Jacket mash tofu and mushroom pie

I first cooked this with chicken rather than tofu and you can find that version here.

Serves: 4


  • 1 tbsp olive oil
  • 400g firm tofu cut into 2cm cubes
  • 900g potato
  • 3 tbsp dairy free yoghurt
  • 300g mushrooms, cut into quarters
  • 100g spinach
  • 1 leek
  • 1 tsp dried tarragon
  • 1 tsp dried rosemary
  • 0.5 tsp salt
  • 1 tsp ground black pepper
  • 5g nutritional yeast flakes


  • Scrub the potatoes but leave the skin on. Roughly cut them into 4cm chunks , add to a pan and cover with water. Bring to the boil and cover the pan, leaving the lid slightly askew to let some steam out. After about 20 minutes of boiling they should be cooked, check with a fork, while they’re cooking you can get on with the rest of the recipe.
  • Pre-heat the oven to 200° C (180° C fan / gas mark 5).
  • Gently heat the olive oil in a medium pan.
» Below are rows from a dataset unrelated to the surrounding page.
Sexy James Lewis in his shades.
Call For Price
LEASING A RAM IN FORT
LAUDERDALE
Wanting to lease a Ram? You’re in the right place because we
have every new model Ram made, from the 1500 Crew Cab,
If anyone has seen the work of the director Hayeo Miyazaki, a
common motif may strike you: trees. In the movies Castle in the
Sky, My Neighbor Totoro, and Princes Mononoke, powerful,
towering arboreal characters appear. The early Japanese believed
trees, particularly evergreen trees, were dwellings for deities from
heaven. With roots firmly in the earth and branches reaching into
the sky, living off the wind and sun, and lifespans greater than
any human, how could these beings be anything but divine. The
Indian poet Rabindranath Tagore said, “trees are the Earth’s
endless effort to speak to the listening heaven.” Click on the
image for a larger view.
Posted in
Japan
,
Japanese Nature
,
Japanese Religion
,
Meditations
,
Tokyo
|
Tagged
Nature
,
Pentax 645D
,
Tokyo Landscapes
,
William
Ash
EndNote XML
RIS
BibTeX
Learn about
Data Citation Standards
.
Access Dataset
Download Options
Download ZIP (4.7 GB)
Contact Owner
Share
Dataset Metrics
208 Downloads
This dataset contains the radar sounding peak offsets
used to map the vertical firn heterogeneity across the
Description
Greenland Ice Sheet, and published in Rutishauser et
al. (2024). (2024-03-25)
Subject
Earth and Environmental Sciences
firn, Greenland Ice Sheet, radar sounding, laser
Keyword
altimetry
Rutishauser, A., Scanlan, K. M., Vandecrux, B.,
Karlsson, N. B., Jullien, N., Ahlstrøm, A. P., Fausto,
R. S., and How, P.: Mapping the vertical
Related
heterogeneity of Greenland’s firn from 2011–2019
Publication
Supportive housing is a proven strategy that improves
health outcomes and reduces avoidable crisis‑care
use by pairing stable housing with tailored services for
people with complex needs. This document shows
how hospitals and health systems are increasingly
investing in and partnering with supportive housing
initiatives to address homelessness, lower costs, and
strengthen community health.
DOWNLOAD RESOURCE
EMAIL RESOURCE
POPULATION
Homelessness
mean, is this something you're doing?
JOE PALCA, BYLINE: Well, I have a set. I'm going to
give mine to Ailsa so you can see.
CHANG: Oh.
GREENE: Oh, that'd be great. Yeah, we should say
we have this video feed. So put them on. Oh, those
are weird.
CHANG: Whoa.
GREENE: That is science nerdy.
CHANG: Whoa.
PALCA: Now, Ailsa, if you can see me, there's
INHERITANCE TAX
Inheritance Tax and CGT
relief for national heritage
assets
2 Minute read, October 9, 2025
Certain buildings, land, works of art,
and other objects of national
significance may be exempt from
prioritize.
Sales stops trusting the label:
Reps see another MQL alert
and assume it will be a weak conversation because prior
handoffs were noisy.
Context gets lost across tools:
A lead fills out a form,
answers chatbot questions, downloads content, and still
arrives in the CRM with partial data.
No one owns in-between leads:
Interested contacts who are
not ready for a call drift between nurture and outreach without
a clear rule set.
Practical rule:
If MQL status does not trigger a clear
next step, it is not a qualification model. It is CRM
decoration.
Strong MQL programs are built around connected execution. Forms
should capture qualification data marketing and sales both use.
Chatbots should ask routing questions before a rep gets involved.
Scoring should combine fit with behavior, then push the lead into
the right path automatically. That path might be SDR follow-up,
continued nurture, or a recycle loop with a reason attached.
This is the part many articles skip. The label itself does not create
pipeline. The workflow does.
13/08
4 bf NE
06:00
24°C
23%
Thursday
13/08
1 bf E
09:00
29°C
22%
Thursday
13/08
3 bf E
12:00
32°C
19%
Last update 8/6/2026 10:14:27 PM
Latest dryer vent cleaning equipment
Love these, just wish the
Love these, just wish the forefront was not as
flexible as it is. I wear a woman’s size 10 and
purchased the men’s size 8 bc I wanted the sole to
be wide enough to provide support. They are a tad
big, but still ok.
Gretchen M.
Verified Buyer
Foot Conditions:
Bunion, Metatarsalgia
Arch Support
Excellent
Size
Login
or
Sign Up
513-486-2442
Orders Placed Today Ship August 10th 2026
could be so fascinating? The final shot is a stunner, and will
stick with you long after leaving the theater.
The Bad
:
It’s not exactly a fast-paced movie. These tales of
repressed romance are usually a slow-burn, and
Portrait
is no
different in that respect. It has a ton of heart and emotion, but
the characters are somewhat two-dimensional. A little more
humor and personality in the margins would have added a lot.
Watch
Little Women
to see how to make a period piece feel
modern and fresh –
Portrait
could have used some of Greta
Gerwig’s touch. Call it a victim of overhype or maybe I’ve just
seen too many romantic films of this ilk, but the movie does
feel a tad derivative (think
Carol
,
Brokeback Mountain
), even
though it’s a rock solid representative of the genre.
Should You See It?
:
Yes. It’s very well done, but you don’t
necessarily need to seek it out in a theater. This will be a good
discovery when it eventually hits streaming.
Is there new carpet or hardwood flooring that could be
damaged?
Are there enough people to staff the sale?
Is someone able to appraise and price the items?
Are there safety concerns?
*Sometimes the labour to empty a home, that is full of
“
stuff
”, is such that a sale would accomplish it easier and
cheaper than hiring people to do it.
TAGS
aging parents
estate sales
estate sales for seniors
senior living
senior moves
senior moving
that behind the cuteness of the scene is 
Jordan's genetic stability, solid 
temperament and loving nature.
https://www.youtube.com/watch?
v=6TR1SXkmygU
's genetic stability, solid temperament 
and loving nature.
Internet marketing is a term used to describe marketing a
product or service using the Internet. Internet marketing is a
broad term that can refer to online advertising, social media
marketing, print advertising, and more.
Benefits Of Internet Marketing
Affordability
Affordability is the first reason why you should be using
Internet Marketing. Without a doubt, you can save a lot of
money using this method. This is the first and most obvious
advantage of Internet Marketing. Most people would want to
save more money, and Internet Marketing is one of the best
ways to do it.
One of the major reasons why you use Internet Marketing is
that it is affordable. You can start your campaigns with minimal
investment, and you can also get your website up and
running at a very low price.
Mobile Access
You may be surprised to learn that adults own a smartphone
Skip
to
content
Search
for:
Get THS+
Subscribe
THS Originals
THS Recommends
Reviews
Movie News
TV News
Fry the tofu until it starts to brown at the edges. Remove the tofu and put it to one side.
  • Add the leeks, spinach, mushrooms, rosemary and tarragon to the pan, stir until the spinach wilts down. It will go much smaller than it starts out.
  • Make sure the heat is low and cover the pan. Wait until the leeks are soft and the mushrooms are cooked.
  • Add tofu to the pan, mix in the yoghurt. Add the salt and pepper.
  • Drain the cooked potatoes and gently mash them, just crush them don’t make a smooth mash. Stir in the nutritional yeast flakes.
    • You can get nutritional yeast from health food shops and it gives a slightly cheesy/nutty flavour.
  • Put the tofu mixture in a casserole dish, top with the potatoes and bake until the potatoes have browned edges. About 20 mins.


That much spinach can take up a LOT of space to start with so I sometimes use frozen spinach that comes in neat little cubes, already wilted down before it’s frozen.